Salam Pembebasan Rakyat !!!
Sejak Papua dianeksasi kedalam Indonesia tahun 1963 rakyat Papua selalu jadi korban kepentingan Imperialis yang dijalankan oleh negara kolonial Indonesia melalui anjing penjaganya yang disebut TNI/POLRI diseluruh tanah West Papua.
Kepentingan Imperialisme ditanah Papua Barat dapat kita saksikan dengan penandatanganan Freeport masuk di Papua tahun 1967 sebelum orang Papua menetukan tergabung ke Indonesia atau tidak melalui Pepera 1969. Namun, Pepera tidak dilakukan sesuai hukum Internasional yang telah disepakati dalam New York Agreement 1962 yaitu “one man, one vote”, saat itu orang Papua yang berjumlah 800 ribu jiwa yang berhak memilih tapi 1.025 orang yang dipilih untuk ikut Pepera. Dari 1.025 orang itu yang berhak memilih hanya 175 orang saja, sehingga Pepera cacat hukum.
Berbagai operasi militer dilakukan ditanah Papua sejak 19 Deseember 1961. Operasi itu, mulai dari operasi Mandala, Sadar, Barathayuda, Wibawa, Jayawijaya, Sapu Bersih I dan II, Galang I dan II, operasi Tumpas, Mapeduma dan hingga saat ini militer menjadi alat untuk menghalau perlawanan Rakyat Papua hingga hari ini. Untuk meloloskan Imperial ditanah Papua berbagai macam di ciptakan oleh Kolonial Indonesia. Praktek Kolonial dilakukan mulai dari pemekaran, konflik horizontal, dan lain-lain diciptakan untuk memecah belah perlawanan Rakyat Papua Barat.

* * * * *

* DAFTAR TUGAS:
a) Apakah pernyataan berikut sesuai dengan teks tentang Papua? (i) Papua dianeksasi ke dalam Indonesia tahun 1963. (ii) Semua dari 1.025 orang yang dipilih untuk ikut Pepera berhak memilih. (iii) Penandatanganan Freeport terjadi sebelum Pepera 1969. Jawab ya atau tidak untuk masing-masing, sertakan kutipan persis dari teks yang menentukannya.
b) Ubah menjadi daftar bernomor bagian dari baris-baris data yang dimulai dari baris berisi "name author: Maxim." dan berlanjut sampai baris berisi "habitat: On calcareous soil", tanpa baris kosong.
Baris-baris data sesudah teks ini tidak ada sangkut pautnya dengan teks tentang Papua.

* DATA:

* * * * *

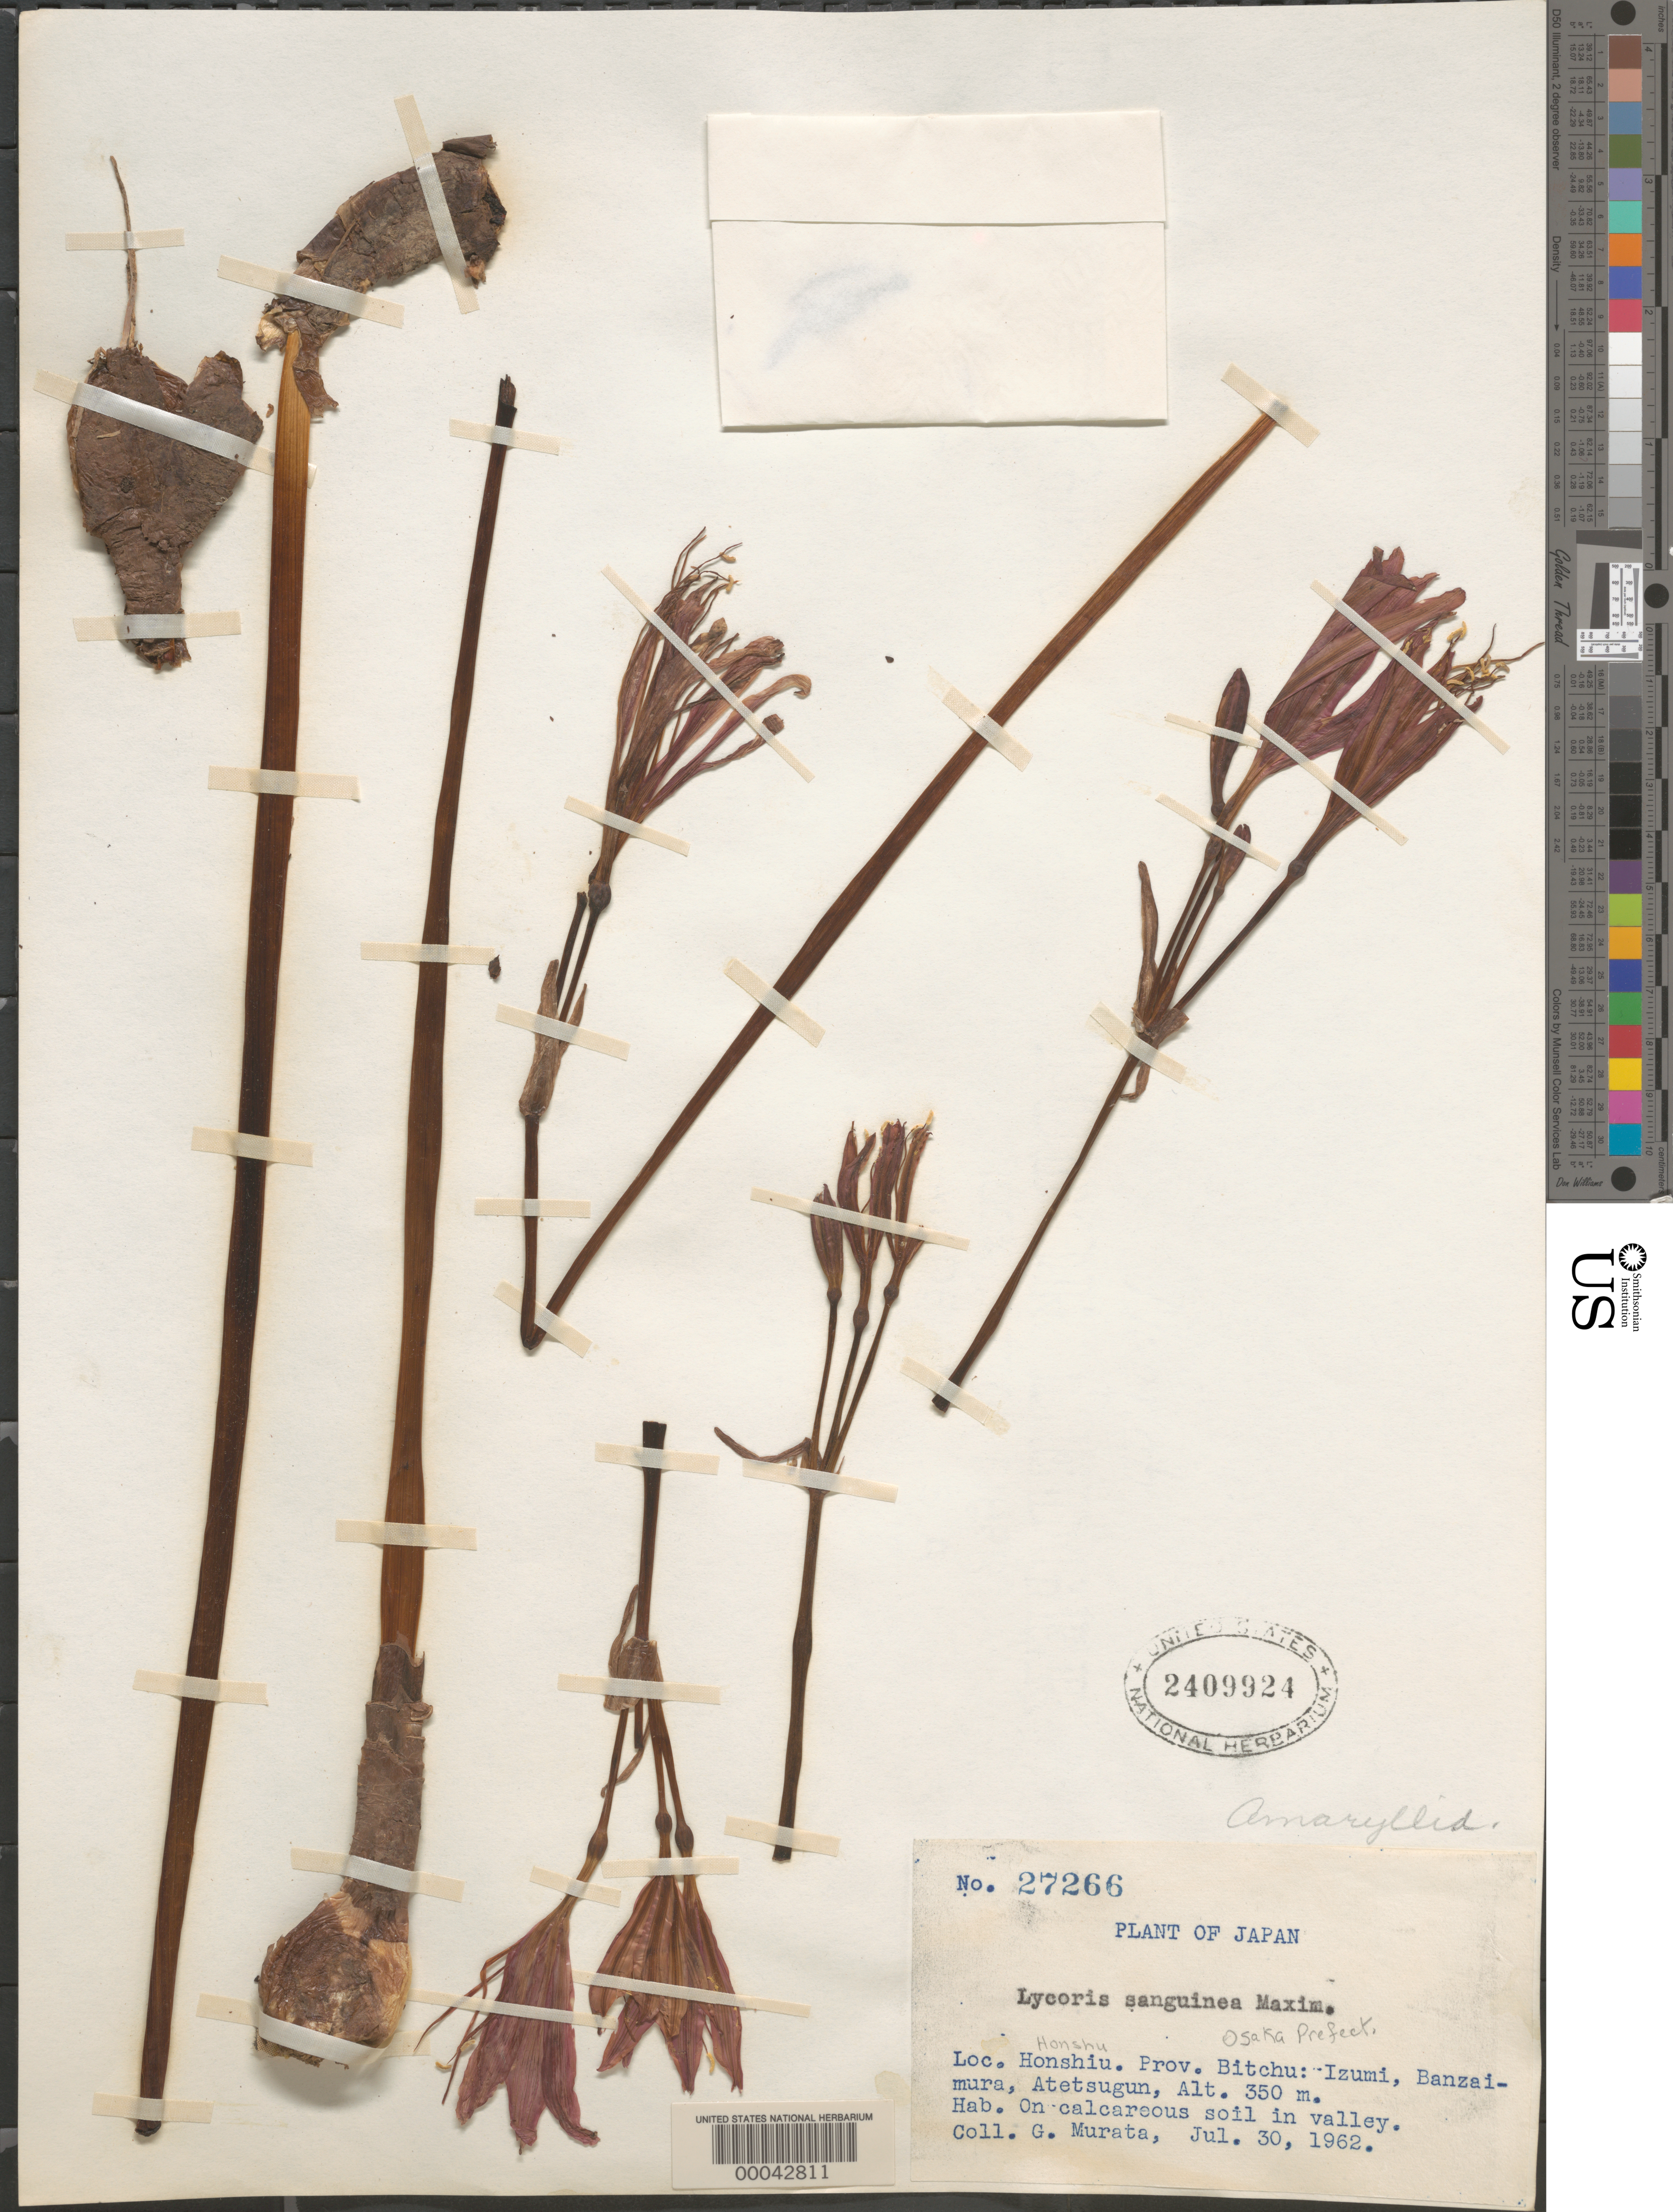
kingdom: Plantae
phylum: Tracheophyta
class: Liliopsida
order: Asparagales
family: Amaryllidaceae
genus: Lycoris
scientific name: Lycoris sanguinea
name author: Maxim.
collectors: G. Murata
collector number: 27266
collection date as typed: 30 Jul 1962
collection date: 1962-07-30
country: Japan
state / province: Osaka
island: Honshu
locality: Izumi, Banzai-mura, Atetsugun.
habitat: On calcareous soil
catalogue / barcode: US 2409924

* * * * *

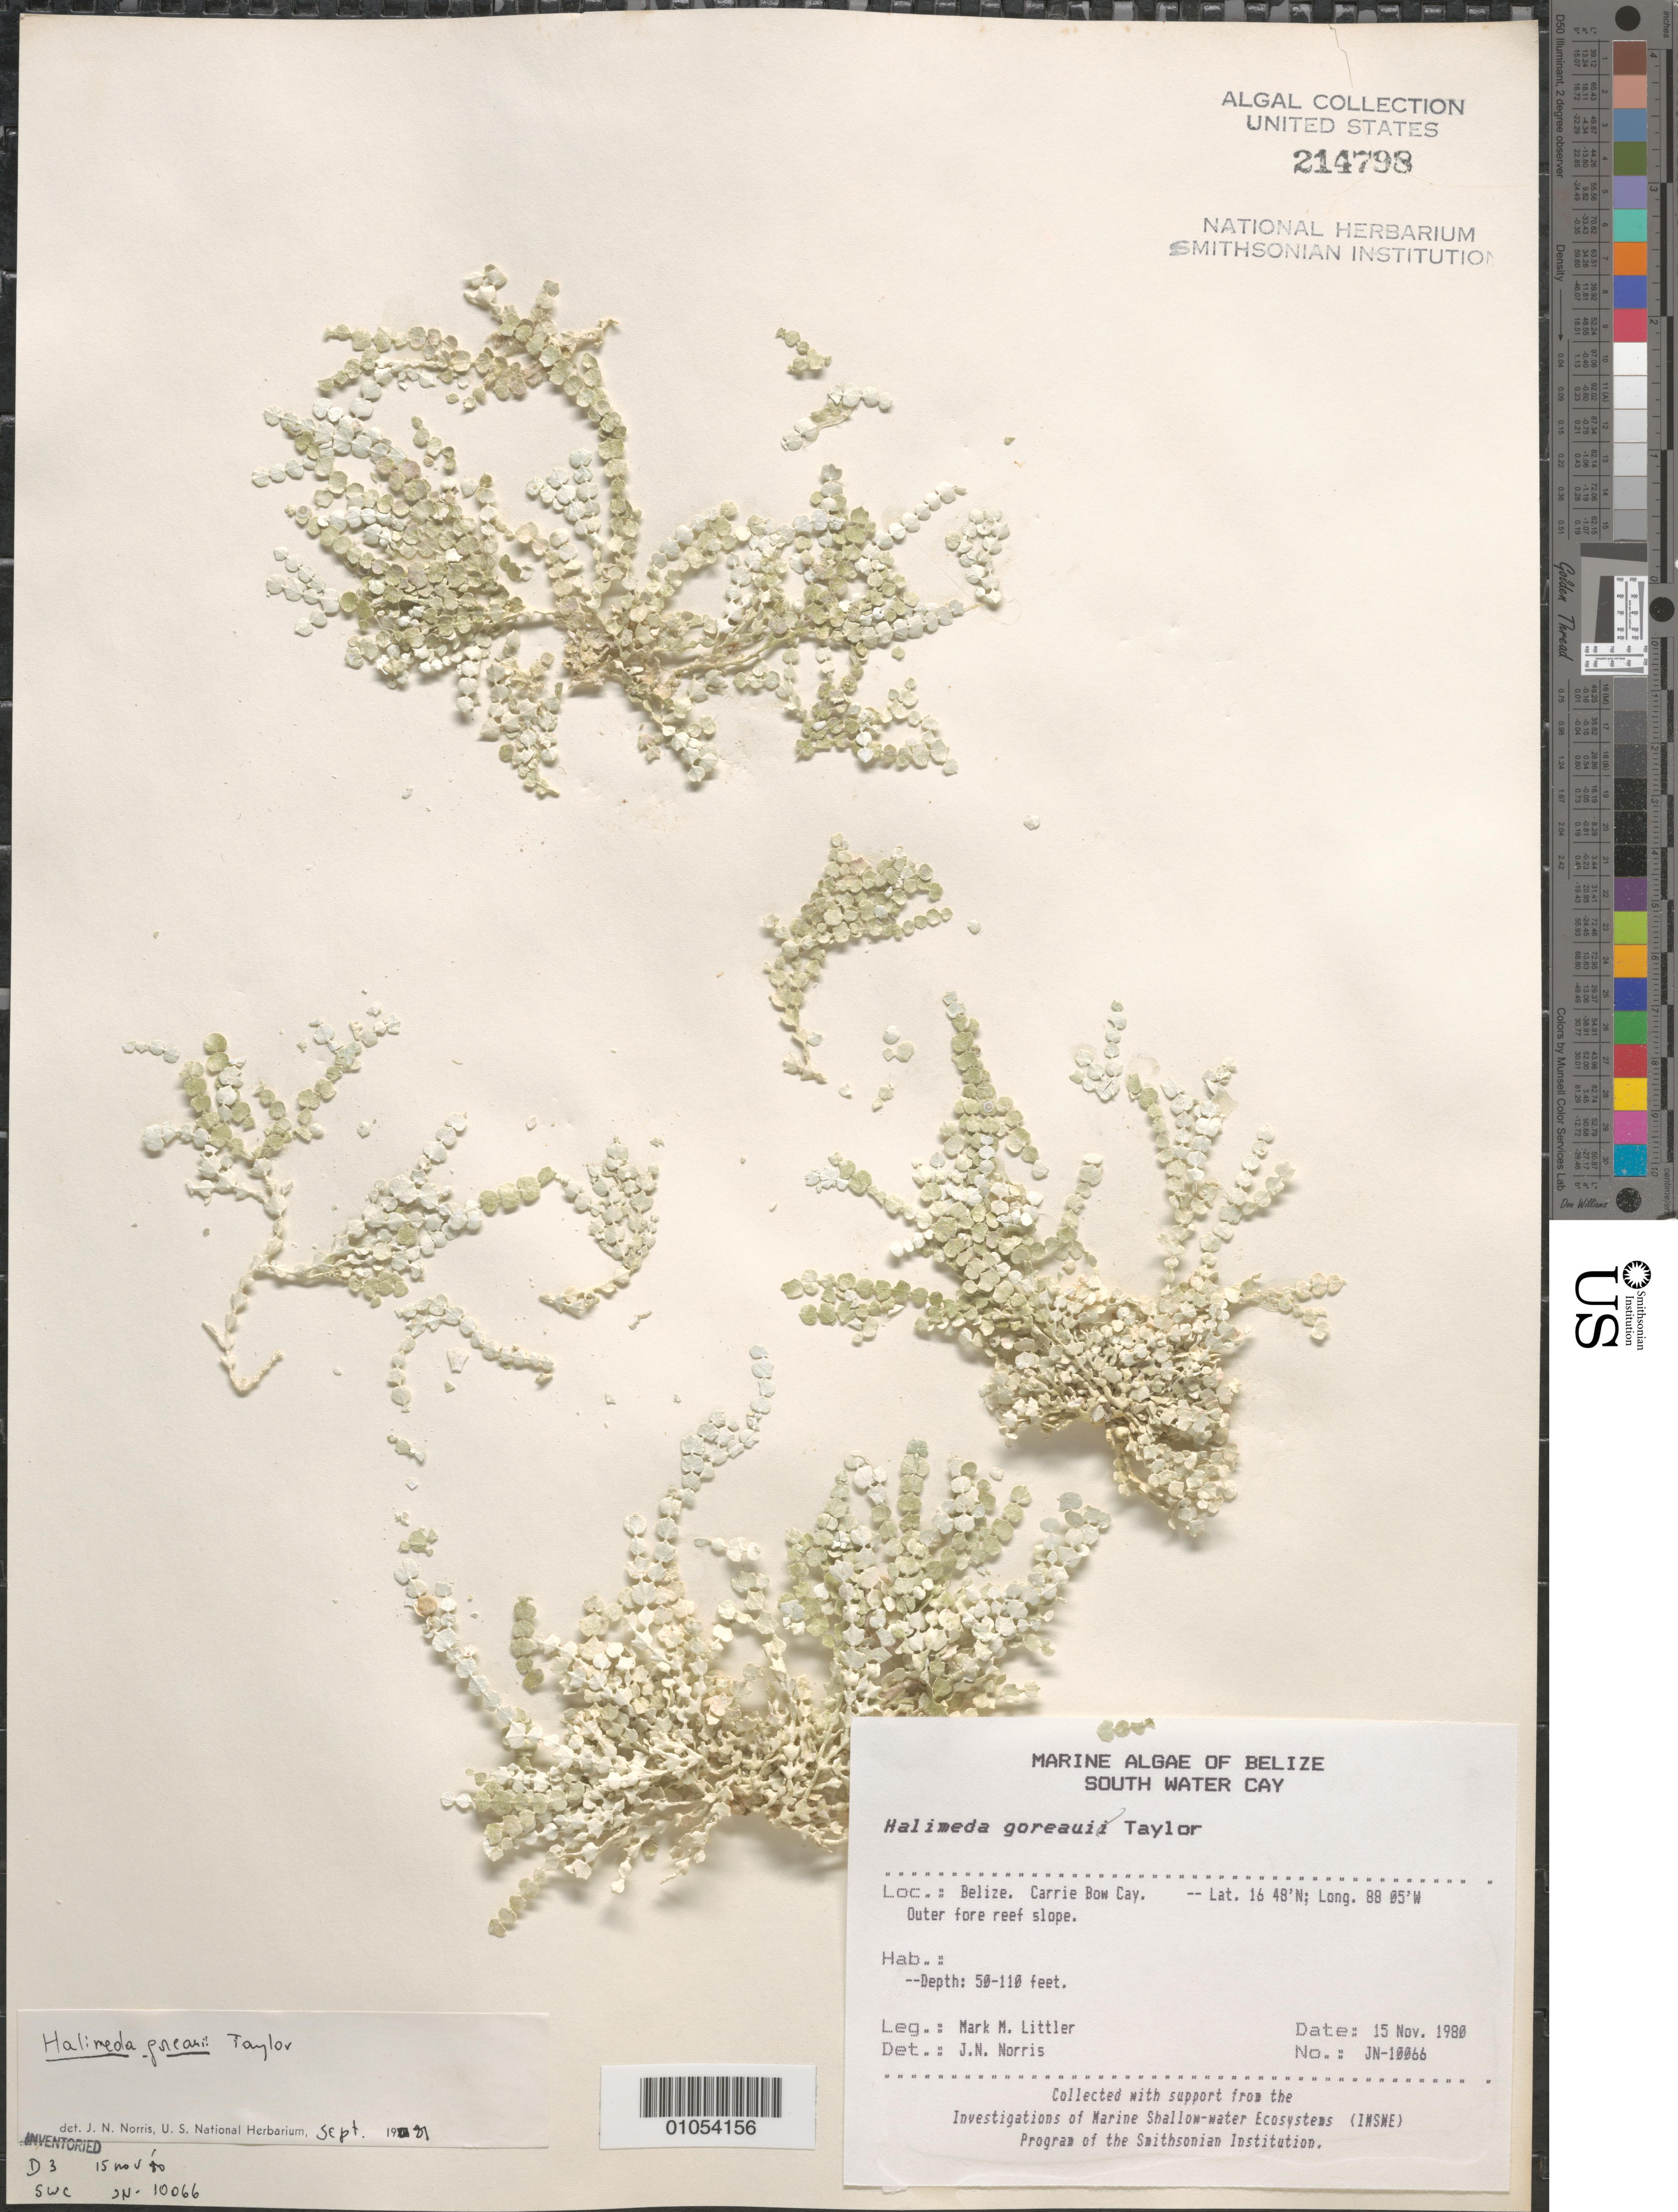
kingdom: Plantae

* * * * *

* HASIL TUGAS:
a)
(i) Ya: "Sejak Papua dianeksasi kedalam Indonesia tahun 1963"
(ii) Tidak: "Dari 1.025 orang itu yang berhak memilih hanya 175 orang saja"
(iii) Ya: "penandatanganan Freeport masuk di Papua tahun 1967 sebelum orang Papua menetukan tergabung ke Indonesia atau tidak melalui Pepera 1969"

b)
1. name author: Maxim.
2. collectors: G. Murata
3. collector number: 27266
4. collection date as typed: 30 Jul 1962
5. collection date: 1962-07-30
6. country: Japan
7. state / province: Osaka
8. island: Honshu
9. locality: Izumi, Banzai-mura, Atetsugun.
10. habitat: On calcareous soil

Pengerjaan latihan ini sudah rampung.